*** Begin section ***

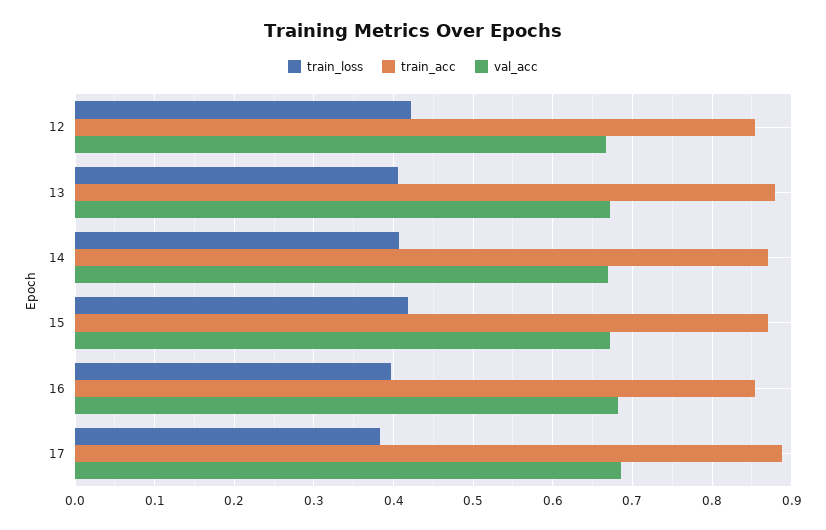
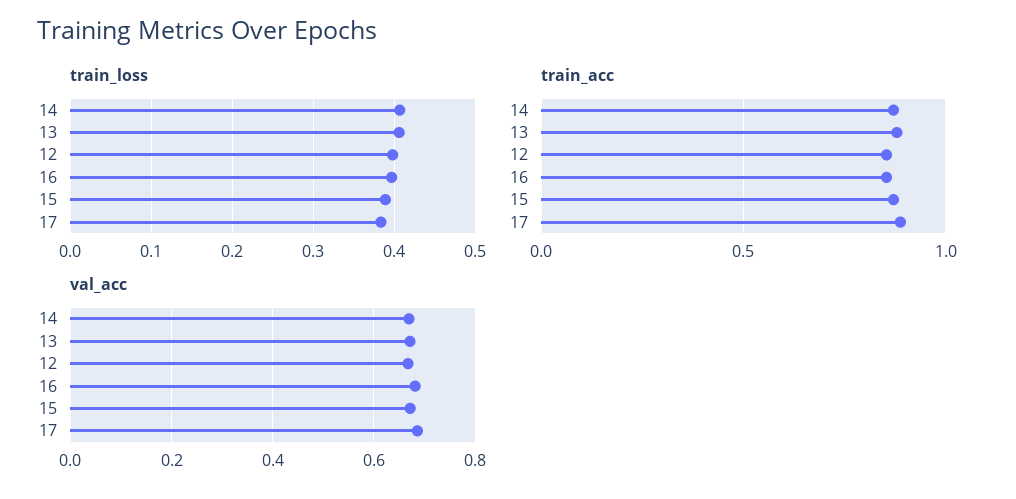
  {
    "train_loss": {
-     "12": 0.42,
+     "12": 0.4,
      "13": 0.41,
      "14": 0.41,
-     "15": 0.42,
+     "15": 0.39,
      "16": 0.4,
      "17": 0.38
    },
    "train_acc": {
      "12": 0.85,
      "13": 0.88,
      "14": 0.87,
      "15": 0.87,
      "16": 0.85,
      "17": 0.89
    },
    "val_acc": {
      "12": 0.67,
      "13": 0.67,
      "14": 0.67,
      "15": 0.67,
      "16": 0.68,
      "17": 0.69
    }
  }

*** End section ***

What the task requires: The entries above must be output exactly, with every image left out.

Answer section:
  {
    "train_loss": {
-     "12": 0.42,
+     "12": 0.4,
      "13": 0.41,
      "14": 0.41,
-     "15": 0.42,
+     "15": 0.39,
      "16": 0.4,
      "17": 0.38
    },
    "train_acc": {
      "12": 0.85,
      "13": 0.88,
      "14": 0.87,
      "15": 0.87,
      "16": 0.85,
      "17": 0.89
    },
    "val_acc": {
      "12": 0.67,
      "13": 0.67,
      "14": 0.67,
      "15": 0.67,
      "16": 0.68,
      "17": 0.69
    }
  }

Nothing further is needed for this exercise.